[Text extracted from each page]
++++++++
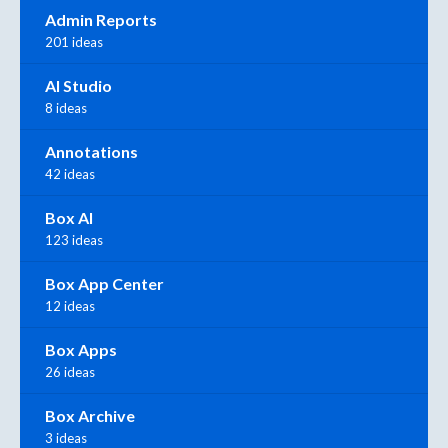
Admin Reports
201 ideas
AI Studio
8 ideas
Annotations
42 ideas
Box AI
123 ideas
Box App Center
12 ideas
Box Apps
26 ideas
Box Archive
3 ideas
++++++++
INSTRUCTIONS FOR THE TASK — Reproduce every line of the listing above word for word, without the picture placeholder.

ANSWER BELOW —
Admin Reports
201 ideas
AI Studio
8 ideas
Annotations
42 ideas
Box AI
123 ideas
Box App Center
12 ideas
Box Apps
26 ideas
Box Archive
3 ideas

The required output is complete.